### What needs to be done
Look below. Copy each line that has "rest" in it.

### Entries provided
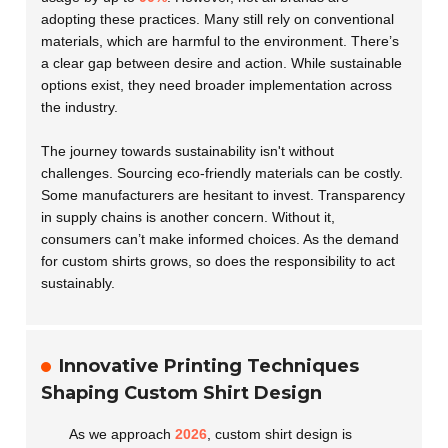
adopting these practices. Many still rely on conventional
materials, which are harmful to the environment. There’s
a clear gap between desire and action. While sustainable
options exist, they need broader implementation across
the industry.
The journey towards sustainability isn't without
challenges. Sourcing eco-friendly materials can be costly.
Some manufacturers are hesitant to invest. Transparency
in supply chains is another concern. Without it,
consumers can’t make informed choices. As the demand
for custom shirts grows, so does the responsibility to act
sustainably.
Innovative Printing Techniques
Shaping Custom Shirt Design
As we approach
2026
, custom shirt design is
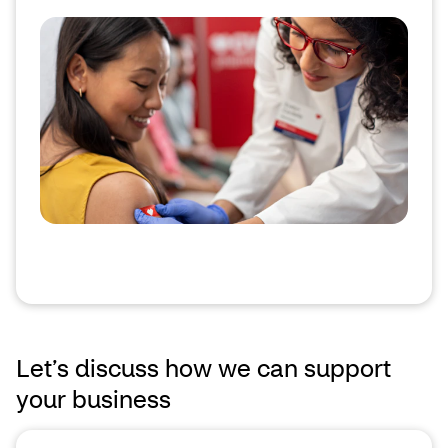
Let’s discuss how we can support
your business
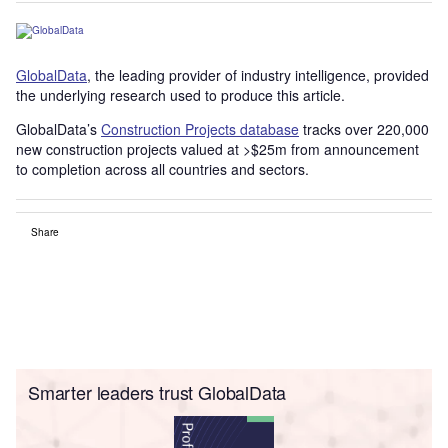
GlobalData
, the leading provider of industry intelligence, provided
the underlying research used to produce this article.
GlobalData’s
Construction Projects database
tracks over 220,000
new construction projects valued at >$25m from announcement
to completion across all countries and sectors.
Share
Smarter leaders trust GlobalData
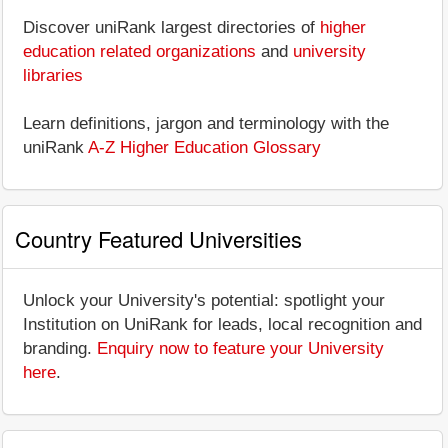
Discover uniRank largest directories of
higher
education related organizations
and
university
libraries
Learn definitions, jargon and terminology with the
uniRank
A-Z Higher Education Glossary
Country Featured Universities
Unlock your University's potential: spotlight your
Institution on UniRank for leads, local recognition and
branding.
Enquiry now to feature your University
here
.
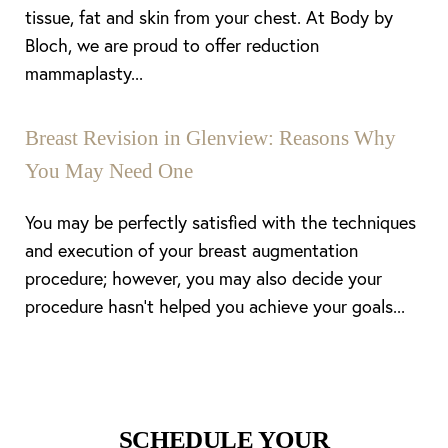
tissue, fat and skin from your chest. At Body by
Bloch, we are proud to offer reduction
mammaplasty...
Line Height
Text Align
Breast Revision in Glenview: Reasons Why
You May Need One
You may be perfectly satisfied with the techniques
and execution of your breast augmentation
procedure; however, you may also decide your
procedure hasn’t helped you achieve your goals...
SCHEDULE YOUR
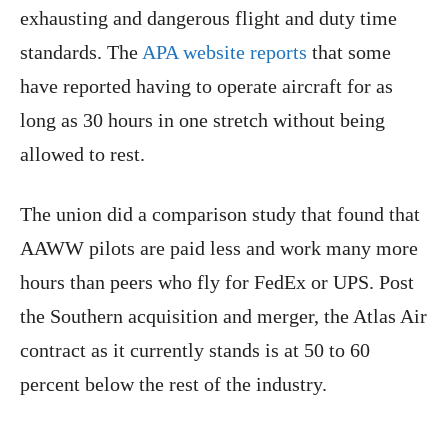
exhausting and dangerous flight and duty time
standards. The
APA website reports
that some
have reported having to operate aircraft for as
long as 30 hours in one stretch without being
allowed to rest.
The union did a comparison study that found that
AAWW pilots are paid less and work many more
hours than peers who fly for FedEx or UPS. Post
the Southern acquisition and merger, the Atlas Air
contract as it currently stands is at 50 to 60
percent below the rest of the industry.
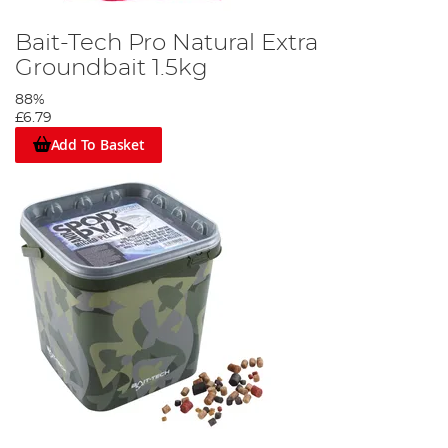
Bait-Tech Pro Natural Extra
Groundbait 1.5kg
88%
£6.79
Add To Basket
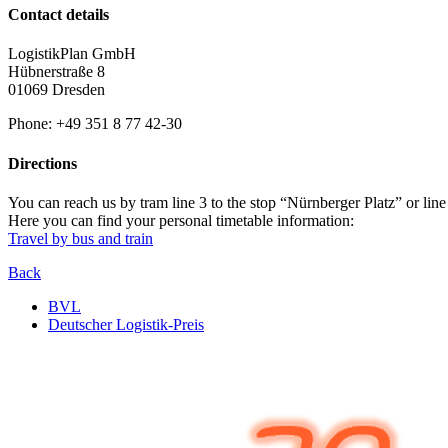
Contact details
LogistikPlan GmbH
Hübnerstraße 8
01069 Dresden
Phone: +49 351 8 77 42-30
Directions
You can reach us by tram line 3 to the stop “Nürnberger Platz” or line
Here you can find your personal timetable information:
Travel by bus and train
Back
BVL
Deutscher Logistik-Preis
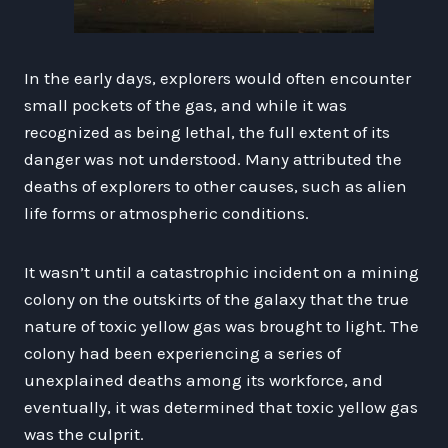
In the early days, explorers would often encounter
small pockets of the gas, and while it was
recognized as being lethal, the full extent of its
danger was not understood. Many attributed the
deaths of explorers to other causes, such as alien
life forms or atmospheric conditions.
It wasn’t until a catastrophic incident on a mining
colony on the outskirts of the galaxy that the true
nature of toxic yellow gas was brought to light. The
colony had been experiencing a series of
unexplained deaths among its workforce, and
eventually, it was determined that toxic yellow gas
was the culprit.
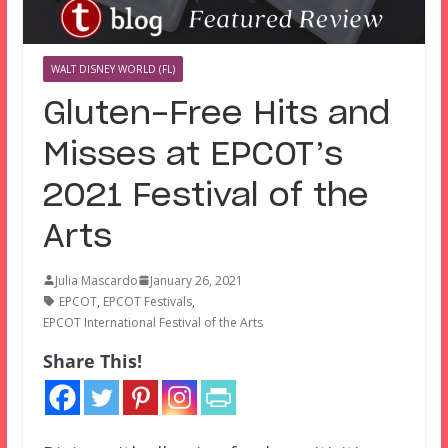
WALT DISNEY WORLD (FL)
Gluten-Free Hits and
Misses at EPCOT’s
2021 Festival of the
Arts
Julia Mascardo
January 26, 2021
EPCOT
,
EPCOT Festivals
,
EPCOT International Festival of the Arts
Share This!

### Solution to this exercise
allowed to rest.
percent below the rest of the industry.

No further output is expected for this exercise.